• [WORK TO COMPLETE]: Carry on the covered bond discussion below, picking up right after its final sentence.

• [EXCERPTED TEXT]:

──────────────────────────────

IFR: Thomas, in conceptual terms could you foresee interest at any point in a European covered bond product operating alongside national covered bond regimes? It would give issuers an option of issuing a covered bond as normal – and that can be as cross-border or domestic as they want – or taking the other option of issuing a pan-European covered bond.
Thomas Cohrs, NordLB: That question is ammunition for a long, long discussion. A lot of people in this market tend to be a little dogmatic about this. Coming from a market that has a long history and a very reliable and successful product tends to make you a little bit negligent of other possibilities.
I am fairly open. If everyone uses a unified product, it might increase liquidity but that’s very far-fetched without knowing what it might resemble and bearing in mind all the potential pitfalls around deteriorating quality standards, which we’re very concerned about coming from a market with some of the highest standards,
So even with a lot of imagination it’s hard to foresee that. I also fail to see the benefits of that additional possibility next to all the well-established national frameworks that we have. In this respect, we basically have two options and as Jens has already described, the second options doesn’t look like a very sensible one right now.
Either we all use the same thing, and therefore hope we have a deeper market in all respects, or we had better stick to the ones we know, have been established with sound qualities and a decent degree of market acceptance. I don’t think there is anything in-between at this stage or over the next five to 10 years.
Jörg Huber, LBBW: It’s also a question of who will benefit from something like that. The European Commission thinks harmonisation means products are easier to understand because everything is the same. But I wouldn’t say investors will derive big benefits from it.
Investors are prepared to deal with different kind of products. If they don’t have the expertise to go into all of them, they can focus on one or two while the bigger accounts that have the expertise can play the markets and say: “OK I’m in risk-on mode so I’m going into the lesser-rated or lesser-quality jurisdictions”. If not they can go to the other end of the spectrum.
[In moving to a European covered bond], we will completely take away this opportunity of allowing investors to manage their portfolios in such a way.
Götz Michl, Deutsche Pfandbriefbank: From a risk point of view, diversification is something positive! If we just had one covered bond regime in Europe, and if something went wrong with the system or if we had problems in one bond, the whole market would probably suffer. The question really is whether there is a substantial benefit for a capital market with just one covered bond product.

──────────────────────────────

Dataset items
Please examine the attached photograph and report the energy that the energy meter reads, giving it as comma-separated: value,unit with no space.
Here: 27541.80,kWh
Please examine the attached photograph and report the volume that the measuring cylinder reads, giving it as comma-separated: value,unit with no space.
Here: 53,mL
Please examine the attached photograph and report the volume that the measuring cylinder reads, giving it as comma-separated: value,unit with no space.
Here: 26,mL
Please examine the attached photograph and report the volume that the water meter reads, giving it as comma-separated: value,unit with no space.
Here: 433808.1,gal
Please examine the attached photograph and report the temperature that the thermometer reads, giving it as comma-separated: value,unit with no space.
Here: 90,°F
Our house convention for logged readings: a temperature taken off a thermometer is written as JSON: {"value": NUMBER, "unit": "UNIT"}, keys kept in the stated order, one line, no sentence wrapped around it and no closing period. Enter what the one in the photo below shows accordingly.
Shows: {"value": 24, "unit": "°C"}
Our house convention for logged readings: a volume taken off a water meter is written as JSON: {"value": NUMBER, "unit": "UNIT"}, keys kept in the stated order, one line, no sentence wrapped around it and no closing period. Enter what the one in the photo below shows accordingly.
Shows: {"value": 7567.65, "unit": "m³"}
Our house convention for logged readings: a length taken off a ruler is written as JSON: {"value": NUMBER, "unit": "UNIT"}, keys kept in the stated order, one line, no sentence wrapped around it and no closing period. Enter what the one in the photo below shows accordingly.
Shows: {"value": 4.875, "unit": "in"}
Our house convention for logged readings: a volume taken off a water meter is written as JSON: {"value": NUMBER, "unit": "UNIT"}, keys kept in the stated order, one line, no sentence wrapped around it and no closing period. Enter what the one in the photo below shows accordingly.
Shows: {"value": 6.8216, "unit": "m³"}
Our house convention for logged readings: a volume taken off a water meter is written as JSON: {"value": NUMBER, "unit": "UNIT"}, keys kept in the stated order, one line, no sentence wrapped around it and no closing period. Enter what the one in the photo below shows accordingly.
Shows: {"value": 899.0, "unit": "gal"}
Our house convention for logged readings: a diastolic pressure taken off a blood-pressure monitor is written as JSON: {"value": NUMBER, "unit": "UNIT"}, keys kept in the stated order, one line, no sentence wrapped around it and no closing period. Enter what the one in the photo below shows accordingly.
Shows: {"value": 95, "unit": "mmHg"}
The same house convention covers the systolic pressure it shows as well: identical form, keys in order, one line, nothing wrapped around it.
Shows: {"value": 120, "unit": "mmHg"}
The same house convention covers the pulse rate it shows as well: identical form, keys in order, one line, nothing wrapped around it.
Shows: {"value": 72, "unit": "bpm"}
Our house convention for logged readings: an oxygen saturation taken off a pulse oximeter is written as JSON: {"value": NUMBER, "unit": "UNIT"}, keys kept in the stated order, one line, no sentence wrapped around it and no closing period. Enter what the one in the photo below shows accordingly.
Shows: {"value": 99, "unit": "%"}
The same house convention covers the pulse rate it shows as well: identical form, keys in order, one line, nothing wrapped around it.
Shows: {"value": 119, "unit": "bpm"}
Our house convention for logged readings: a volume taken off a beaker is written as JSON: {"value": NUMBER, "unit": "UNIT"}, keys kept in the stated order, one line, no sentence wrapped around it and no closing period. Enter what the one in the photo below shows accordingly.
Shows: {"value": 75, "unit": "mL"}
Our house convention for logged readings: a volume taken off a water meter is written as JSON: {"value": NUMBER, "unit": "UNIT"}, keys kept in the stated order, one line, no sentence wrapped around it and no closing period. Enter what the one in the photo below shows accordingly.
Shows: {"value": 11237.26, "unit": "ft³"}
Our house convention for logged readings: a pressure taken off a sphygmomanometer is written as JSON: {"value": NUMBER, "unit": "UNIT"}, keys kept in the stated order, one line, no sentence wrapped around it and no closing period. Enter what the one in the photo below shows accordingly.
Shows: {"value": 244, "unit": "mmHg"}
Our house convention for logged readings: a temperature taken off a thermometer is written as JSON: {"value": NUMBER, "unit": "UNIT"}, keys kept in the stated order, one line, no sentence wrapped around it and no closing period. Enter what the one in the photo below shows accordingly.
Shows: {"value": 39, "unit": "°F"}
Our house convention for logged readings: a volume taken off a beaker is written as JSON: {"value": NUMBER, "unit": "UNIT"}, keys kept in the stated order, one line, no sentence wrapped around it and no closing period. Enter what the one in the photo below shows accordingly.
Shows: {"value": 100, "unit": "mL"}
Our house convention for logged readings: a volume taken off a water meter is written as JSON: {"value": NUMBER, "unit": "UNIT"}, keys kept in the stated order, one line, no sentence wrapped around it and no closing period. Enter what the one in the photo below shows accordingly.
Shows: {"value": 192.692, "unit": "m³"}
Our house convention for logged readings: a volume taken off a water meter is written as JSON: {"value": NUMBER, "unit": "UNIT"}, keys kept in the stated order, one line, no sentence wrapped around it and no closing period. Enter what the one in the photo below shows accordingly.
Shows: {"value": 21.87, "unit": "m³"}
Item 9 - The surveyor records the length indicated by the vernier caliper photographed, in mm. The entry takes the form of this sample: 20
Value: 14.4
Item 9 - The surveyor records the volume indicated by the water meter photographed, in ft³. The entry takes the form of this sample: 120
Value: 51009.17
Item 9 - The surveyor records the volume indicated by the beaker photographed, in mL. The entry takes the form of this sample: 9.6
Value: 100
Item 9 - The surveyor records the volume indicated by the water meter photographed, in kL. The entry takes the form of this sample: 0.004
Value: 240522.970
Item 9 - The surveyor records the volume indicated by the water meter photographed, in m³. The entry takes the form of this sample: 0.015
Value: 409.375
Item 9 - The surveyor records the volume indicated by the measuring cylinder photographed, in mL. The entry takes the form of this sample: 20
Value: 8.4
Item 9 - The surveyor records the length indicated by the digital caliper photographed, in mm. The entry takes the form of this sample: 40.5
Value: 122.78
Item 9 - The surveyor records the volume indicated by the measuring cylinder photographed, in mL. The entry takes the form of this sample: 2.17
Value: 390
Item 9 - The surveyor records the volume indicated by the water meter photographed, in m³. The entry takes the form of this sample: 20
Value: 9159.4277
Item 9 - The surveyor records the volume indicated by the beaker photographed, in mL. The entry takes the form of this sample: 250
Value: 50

──────────────────────────────

• [EXERCISE RESULT]:
Frank Will, ECBC: We need competition between legal frameworks. If one framework or one regulator comes up with some good ideas, say, around liquidity buffers, there’s a strong incentive for other jurisdictions to follow. If you have one legal framework, it would be very difficult to get everybody on board supporting changes.
There is a risk that everybody ends up focusing on the lowest common dominator. So I think it is quite important to have this opportunity for national regulation to set incentives for others to follow.
Thomas Cohrs, NordLB: Just so we don’t all sound too negative on the harmonisation project, I would reiterate the potentially positive point around liquidity. This is something that needs to be addressed. We all complain about the lack of liquidity in every single market we work with, on covered bonds and in the market overall.
The most successful capital markets tend to be in the US. They don’t have different legislation for mortgage-backed securities in the individual states, or different capital markets in Florida versus California or New York. To all intents and purposes, the US has the most liquid secondary debt market in the world.
So there could be an argument for trying to increase overall liquidity by having just one product. And you could still have competition by looking at the various underling pools, just as you do right now. You just take away the complexity of having to compare various legal frameworks.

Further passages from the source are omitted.